[Extract to read]
——————

Saturday, 24 February 2018

AWS EC2 (Auto Scaling)


Use cases
  • Scaling activity
  • Instance replacement

Auto Scaling Group    
  • Group of resources
  • Associated with either
    • Launch Configuration
    • Launch Template
  • Group size
    • min
    • max
    • desired
      • used for manual scaling and scheduled scaling
      • must be beteween min <= desired <= max
  • Networking
    • VPC and subnets
    • AZ
    • (Optional) Placement Group
      • Cannot specify multiple AZ if used
  • (Optional) ELB
  • Healthcheck
    • Type
    • Grace Period
  • Cooldown period
  • Termination Policies
  • Suspended Processes
  • Instance Protection
    • Protects from termination on scale-in

Notification
  • Sends SNS notification on following instance events
    • launch
    • terminate
    • failed to launch
    • failed to terminate

Launch Configuration
  • Template (blueprint) for instance to be launched by AS
    • AMI
    • Instance type
    • Spot Instances (Yes/No)
    • Detailed monitoring
    • Role
    • Public IP assignment
    • Additional Storage (EBS)
    • Security Groups
    • Keypair
  • Each ASG has exactly 1 (current) launch configuration
    • Cannot be edited - must be cloned
    • Upating Launch Configuration does impact existing instances
  • As of 2018 recommended to use Launch Templates

Healthcheck
  • Instance starts as healthy
  • Type 
    • EC2 (default)
      • System Status
      • Instance Status
    • ELB (optional)
      • AS Reports instance as unhealthy if ELB reports OutOfService
      • Combined with EC2 healthcheck (logical "AND")
    • Custom healthcheck 
      • Manually notify AS that an instance is healthy/unhealthy (set-instance-health)
      • Overrides the health status
      • e.g. Can be used to mark the instance as healthy when it is rebooted
  • HealthcheckGracePeriod
    • Amount of time to wait before AS starts relying on Healthcheck
      • By default assumes Healthy
    • Used when new instance is started to give it time to prepare itself
    • If lifecycle hook is attached the time starts AFTER it is completed

Healthcheck Replacement
  • When instance is marked unhealthy it is immediately marked for termination
    • e.g Stop instance
    • You can attempt to call "SetInstanceHealth=Healthy" but there is race condition
  • Subsequently new activity to launch replacement is initiated
  • EIP and EBS volumes are NOT attached to replacement instance
    • You can handle this via User data script

Auto Scaling Instance Lifecycle 
  • Pending (instance launched/attached)
    • Pending:Wait (lifecycle hook: 1h)
    • Pending:Proceed
  • InService  (passed healthcheck)
  • EnteringStandby
  • Standby
    • Call "ExitStandby" to return to Pending
  • Terminating
    • Terminating:Wait (lifecycle hook: 1h)
    • Terminating:Proceed
  • Terminated
  • Detaching

Lifecycle hooks
  • Custom code executed when instance enters "Wait" state
    • launch - Pending:Wait, e.g.

——————

[Supplied records]
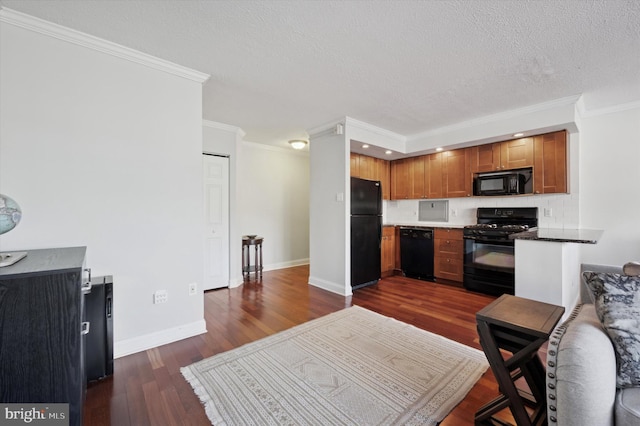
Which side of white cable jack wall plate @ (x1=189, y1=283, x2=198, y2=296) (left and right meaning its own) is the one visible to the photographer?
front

——————

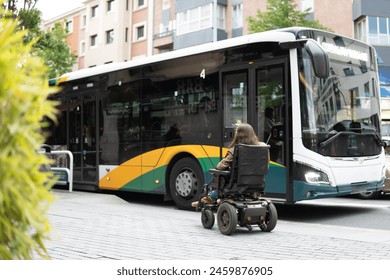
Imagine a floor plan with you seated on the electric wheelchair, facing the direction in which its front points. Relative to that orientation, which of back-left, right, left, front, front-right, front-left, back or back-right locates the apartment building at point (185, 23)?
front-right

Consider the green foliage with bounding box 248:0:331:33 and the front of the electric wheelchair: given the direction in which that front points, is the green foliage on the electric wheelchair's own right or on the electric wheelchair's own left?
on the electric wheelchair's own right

——————

[Task instructions]
**1.** From the Auto Scaling notes, list every instance event that triggers an SNS notification.
**2.** In the Auto Scaling notes, rewrite the section that begins "Healthcheck Replacement" as a shorter list that keeps its main facts.
**3.** From the Auto Scaling notes, extract the text between "Healthcheck Replacement" and "Pending:Wait (lifecycle hook: 1h)", inclusive.

[List of solutions]
**1.**
launch
terminate
failed to launch
failed to terminate

**2.**
- An instance marked unhealthy (for example, a stopped instance) is immediately marked for termination. Calling "SetInstanceHealth=Healthy" is possible but subject to a race condition.
- A new activity then launches a replacement.
- EIP and EBS volumes are not attached to the replacement, but a User data script can handle this.

**3.**
Healthcheck Replacement
  • When instance is marked unhealthy it is immediately marked for termination
    • e.g Stop instance
    • You can attempt to call "SetInstanceHealth=Healthy" but there is race condition
  • Subsequently new activity to launch replacement is initiated
  • EIP and EBS volumes are NOT attached to replacement instance
    • You can handle this via User data script

Auto Scaling Instance Lifecycle 
  • Pending (instance launched/attached)
    • Pending:Wait (lifecycle hook: 1h)